Records for this task >>
--------------------

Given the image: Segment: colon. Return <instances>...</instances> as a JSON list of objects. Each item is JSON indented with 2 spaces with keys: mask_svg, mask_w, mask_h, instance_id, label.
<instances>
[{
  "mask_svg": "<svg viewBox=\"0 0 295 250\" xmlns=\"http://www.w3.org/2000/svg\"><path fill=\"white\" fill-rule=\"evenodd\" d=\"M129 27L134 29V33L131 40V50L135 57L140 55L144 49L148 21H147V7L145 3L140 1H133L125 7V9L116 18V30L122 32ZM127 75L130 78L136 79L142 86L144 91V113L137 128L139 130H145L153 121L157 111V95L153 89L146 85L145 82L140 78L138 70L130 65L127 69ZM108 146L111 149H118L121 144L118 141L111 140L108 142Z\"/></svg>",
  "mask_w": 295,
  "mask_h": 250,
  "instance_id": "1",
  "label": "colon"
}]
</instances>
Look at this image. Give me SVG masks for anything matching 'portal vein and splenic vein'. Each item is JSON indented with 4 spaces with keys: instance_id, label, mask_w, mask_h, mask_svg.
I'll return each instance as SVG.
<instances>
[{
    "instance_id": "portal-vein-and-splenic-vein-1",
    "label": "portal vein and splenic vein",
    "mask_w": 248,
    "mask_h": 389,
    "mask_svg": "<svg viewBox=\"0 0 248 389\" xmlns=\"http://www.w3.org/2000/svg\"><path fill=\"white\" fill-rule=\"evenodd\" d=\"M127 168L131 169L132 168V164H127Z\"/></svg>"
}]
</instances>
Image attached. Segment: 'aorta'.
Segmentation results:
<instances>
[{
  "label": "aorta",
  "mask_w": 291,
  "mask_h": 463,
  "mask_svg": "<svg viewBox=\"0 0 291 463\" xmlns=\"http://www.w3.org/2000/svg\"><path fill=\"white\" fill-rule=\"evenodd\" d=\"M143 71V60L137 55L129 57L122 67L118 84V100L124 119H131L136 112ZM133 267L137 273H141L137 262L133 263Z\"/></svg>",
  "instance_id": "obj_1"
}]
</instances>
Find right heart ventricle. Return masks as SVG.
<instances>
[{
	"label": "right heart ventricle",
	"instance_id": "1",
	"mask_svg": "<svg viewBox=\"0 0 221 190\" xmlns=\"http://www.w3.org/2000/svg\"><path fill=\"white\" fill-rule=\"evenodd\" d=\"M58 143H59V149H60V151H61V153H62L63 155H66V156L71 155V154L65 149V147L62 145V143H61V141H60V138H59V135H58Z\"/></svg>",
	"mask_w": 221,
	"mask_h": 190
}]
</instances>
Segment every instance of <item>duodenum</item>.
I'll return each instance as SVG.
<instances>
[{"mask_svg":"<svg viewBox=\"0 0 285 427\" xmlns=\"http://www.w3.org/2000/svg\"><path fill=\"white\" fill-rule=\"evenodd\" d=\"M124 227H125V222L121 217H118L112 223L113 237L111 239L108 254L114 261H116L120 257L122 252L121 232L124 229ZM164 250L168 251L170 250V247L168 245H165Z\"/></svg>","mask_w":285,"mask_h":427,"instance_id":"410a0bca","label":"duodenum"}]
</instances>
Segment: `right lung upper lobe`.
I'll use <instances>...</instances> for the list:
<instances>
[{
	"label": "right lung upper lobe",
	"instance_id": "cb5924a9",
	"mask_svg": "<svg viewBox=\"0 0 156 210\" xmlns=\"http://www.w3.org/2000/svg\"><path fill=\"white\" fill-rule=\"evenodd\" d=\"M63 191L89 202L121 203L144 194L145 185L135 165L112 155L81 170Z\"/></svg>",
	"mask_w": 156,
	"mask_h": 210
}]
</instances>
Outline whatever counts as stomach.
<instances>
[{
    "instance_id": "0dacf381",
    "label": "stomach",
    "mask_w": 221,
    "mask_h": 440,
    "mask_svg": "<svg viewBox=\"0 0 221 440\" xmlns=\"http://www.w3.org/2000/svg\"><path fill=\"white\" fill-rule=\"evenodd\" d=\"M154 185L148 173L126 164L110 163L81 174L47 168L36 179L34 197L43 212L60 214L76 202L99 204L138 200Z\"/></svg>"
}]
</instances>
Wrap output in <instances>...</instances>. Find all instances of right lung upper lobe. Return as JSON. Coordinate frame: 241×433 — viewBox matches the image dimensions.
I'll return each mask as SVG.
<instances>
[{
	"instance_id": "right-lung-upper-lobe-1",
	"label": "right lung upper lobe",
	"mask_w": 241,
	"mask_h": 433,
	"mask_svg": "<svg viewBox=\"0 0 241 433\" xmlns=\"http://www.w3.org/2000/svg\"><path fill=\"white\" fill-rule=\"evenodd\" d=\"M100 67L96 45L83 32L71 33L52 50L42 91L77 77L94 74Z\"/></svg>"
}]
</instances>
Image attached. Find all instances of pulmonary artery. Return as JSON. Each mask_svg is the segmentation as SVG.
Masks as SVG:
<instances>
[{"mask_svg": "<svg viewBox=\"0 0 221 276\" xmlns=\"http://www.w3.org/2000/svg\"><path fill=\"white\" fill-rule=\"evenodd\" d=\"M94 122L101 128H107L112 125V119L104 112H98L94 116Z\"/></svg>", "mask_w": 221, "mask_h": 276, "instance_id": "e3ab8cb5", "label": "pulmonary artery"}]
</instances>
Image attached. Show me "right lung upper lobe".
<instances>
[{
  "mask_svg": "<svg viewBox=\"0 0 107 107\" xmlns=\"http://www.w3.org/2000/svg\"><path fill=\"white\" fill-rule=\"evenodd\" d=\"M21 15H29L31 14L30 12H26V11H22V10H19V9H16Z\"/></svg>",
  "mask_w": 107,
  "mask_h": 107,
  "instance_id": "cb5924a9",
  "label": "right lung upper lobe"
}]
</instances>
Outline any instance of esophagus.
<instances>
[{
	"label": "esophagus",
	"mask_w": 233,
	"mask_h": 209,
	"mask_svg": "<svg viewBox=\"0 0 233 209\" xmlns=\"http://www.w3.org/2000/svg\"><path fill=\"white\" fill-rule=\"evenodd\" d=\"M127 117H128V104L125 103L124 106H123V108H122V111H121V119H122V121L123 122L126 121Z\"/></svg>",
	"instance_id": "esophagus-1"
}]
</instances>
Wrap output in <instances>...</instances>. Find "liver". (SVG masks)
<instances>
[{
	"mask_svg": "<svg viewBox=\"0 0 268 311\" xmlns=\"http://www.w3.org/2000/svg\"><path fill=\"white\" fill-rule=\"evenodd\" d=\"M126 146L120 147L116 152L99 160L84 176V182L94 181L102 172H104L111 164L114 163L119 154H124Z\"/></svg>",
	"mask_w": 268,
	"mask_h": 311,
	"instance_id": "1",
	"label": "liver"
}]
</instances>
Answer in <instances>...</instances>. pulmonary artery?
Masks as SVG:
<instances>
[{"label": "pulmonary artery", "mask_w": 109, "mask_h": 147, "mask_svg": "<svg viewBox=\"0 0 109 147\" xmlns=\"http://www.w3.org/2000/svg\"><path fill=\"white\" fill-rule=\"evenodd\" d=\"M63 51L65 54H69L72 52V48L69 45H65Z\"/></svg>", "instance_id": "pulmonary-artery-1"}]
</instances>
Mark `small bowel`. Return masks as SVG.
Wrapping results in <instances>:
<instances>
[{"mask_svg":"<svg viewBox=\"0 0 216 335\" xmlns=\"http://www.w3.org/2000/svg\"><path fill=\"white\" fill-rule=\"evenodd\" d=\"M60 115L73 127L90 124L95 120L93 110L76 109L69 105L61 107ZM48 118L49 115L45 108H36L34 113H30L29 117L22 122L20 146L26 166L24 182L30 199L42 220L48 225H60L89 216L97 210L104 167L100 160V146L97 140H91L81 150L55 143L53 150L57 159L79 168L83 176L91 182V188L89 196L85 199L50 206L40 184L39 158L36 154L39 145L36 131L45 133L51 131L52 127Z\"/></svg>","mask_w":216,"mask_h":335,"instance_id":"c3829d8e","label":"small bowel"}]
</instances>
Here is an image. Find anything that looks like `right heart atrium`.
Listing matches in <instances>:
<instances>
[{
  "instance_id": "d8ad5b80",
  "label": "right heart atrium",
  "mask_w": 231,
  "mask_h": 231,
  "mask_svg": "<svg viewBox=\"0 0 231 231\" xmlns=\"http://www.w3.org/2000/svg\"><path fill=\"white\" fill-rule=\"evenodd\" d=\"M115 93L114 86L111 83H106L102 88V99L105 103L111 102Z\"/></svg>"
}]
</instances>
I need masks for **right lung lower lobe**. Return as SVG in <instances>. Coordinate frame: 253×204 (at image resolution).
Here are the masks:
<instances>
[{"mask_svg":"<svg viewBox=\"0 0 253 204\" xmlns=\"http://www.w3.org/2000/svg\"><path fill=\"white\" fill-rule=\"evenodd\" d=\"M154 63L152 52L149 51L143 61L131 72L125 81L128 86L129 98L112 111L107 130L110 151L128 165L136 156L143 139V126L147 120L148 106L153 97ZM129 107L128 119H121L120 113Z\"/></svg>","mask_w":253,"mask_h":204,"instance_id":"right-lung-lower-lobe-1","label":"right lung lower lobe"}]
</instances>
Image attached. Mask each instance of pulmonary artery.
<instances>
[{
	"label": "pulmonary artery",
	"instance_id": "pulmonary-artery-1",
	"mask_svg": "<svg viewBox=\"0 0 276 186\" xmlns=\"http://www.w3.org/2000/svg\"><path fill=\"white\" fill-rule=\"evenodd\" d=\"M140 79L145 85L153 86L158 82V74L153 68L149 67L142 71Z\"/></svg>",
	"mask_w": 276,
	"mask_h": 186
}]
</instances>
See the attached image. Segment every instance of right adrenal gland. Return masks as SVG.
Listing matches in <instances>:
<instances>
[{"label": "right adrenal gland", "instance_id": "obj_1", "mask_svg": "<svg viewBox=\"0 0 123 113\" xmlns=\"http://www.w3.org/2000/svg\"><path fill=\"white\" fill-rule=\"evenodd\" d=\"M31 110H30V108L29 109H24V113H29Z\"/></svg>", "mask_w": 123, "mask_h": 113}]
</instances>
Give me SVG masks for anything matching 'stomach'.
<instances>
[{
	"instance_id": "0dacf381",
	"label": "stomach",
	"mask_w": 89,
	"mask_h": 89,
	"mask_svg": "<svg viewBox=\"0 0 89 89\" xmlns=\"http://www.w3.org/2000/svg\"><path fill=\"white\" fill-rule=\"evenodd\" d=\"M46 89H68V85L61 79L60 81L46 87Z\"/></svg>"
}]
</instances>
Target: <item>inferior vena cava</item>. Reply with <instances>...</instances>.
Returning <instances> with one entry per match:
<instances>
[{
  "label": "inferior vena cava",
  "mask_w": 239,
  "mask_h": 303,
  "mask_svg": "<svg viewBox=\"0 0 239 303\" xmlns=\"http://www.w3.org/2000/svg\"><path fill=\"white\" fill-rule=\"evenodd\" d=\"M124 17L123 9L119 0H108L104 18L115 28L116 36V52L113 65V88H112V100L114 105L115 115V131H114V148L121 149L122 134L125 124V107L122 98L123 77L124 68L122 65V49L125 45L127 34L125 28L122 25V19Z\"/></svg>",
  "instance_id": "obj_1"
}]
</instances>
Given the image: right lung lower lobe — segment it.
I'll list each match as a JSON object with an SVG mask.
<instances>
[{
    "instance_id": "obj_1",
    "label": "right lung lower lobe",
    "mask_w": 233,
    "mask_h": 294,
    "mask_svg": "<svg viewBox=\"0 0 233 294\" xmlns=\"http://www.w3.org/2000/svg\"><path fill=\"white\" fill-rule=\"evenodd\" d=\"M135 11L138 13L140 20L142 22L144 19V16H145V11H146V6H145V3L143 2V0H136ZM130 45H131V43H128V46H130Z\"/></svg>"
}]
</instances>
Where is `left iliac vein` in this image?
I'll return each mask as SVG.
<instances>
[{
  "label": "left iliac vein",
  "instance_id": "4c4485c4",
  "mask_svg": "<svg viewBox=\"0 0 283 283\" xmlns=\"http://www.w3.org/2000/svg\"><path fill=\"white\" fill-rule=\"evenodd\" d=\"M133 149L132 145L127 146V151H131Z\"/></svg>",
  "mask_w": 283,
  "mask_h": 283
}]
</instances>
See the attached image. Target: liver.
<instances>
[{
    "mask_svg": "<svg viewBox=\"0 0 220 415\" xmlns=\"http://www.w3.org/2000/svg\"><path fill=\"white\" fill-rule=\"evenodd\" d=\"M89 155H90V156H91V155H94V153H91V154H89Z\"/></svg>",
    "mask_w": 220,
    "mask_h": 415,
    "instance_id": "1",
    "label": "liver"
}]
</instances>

--------------------

Brief >>
Return, word for word, the records from the line containing "Given the image: right" through the end of the records, including both ends.

Answer to the task >>
Given the image: right lung lower lobe — segment it.
I'll list each match as a JSON object with an SVG mask.
<instances>
[{
    "instance_id": "obj_1",
    "label": "right lung lower lobe",
    "mask_w": 233,
    "mask_h": 294,
    "mask_svg": "<svg viewBox=\"0 0 233 294\" xmlns=\"http://www.w3.org/2000/svg\"><path fill=\"white\" fill-rule=\"evenodd\" d=\"M135 11L138 13L140 20L142 22L144 19V16H145V11H146V6H145V3L143 2V0H136ZM130 45H131V43H128V46H130Z\"/></svg>"
}]
</instances>
Where is `left iliac vein` in this image?
I'll return each mask as SVG.
<instances>
[{
  "label": "left iliac vein",
  "instance_id": "4c4485c4",
  "mask_svg": "<svg viewBox=\"0 0 283 283\" xmlns=\"http://www.w3.org/2000/svg\"><path fill=\"white\" fill-rule=\"evenodd\" d=\"M133 149L132 145L127 146V151H131Z\"/></svg>",
  "mask_w": 283,
  "mask_h": 283
}]
</instances>
See the attached image. Target: liver.
<instances>
[{
    "mask_svg": "<svg viewBox=\"0 0 220 415\" xmlns=\"http://www.w3.org/2000/svg\"><path fill=\"white\" fill-rule=\"evenodd\" d=\"M89 155H90V156H91V155H94V153H91V154H89Z\"/></svg>",
    "mask_w": 220,
    "mask_h": 415,
    "instance_id": "1",
    "label": "liver"
}]
</instances>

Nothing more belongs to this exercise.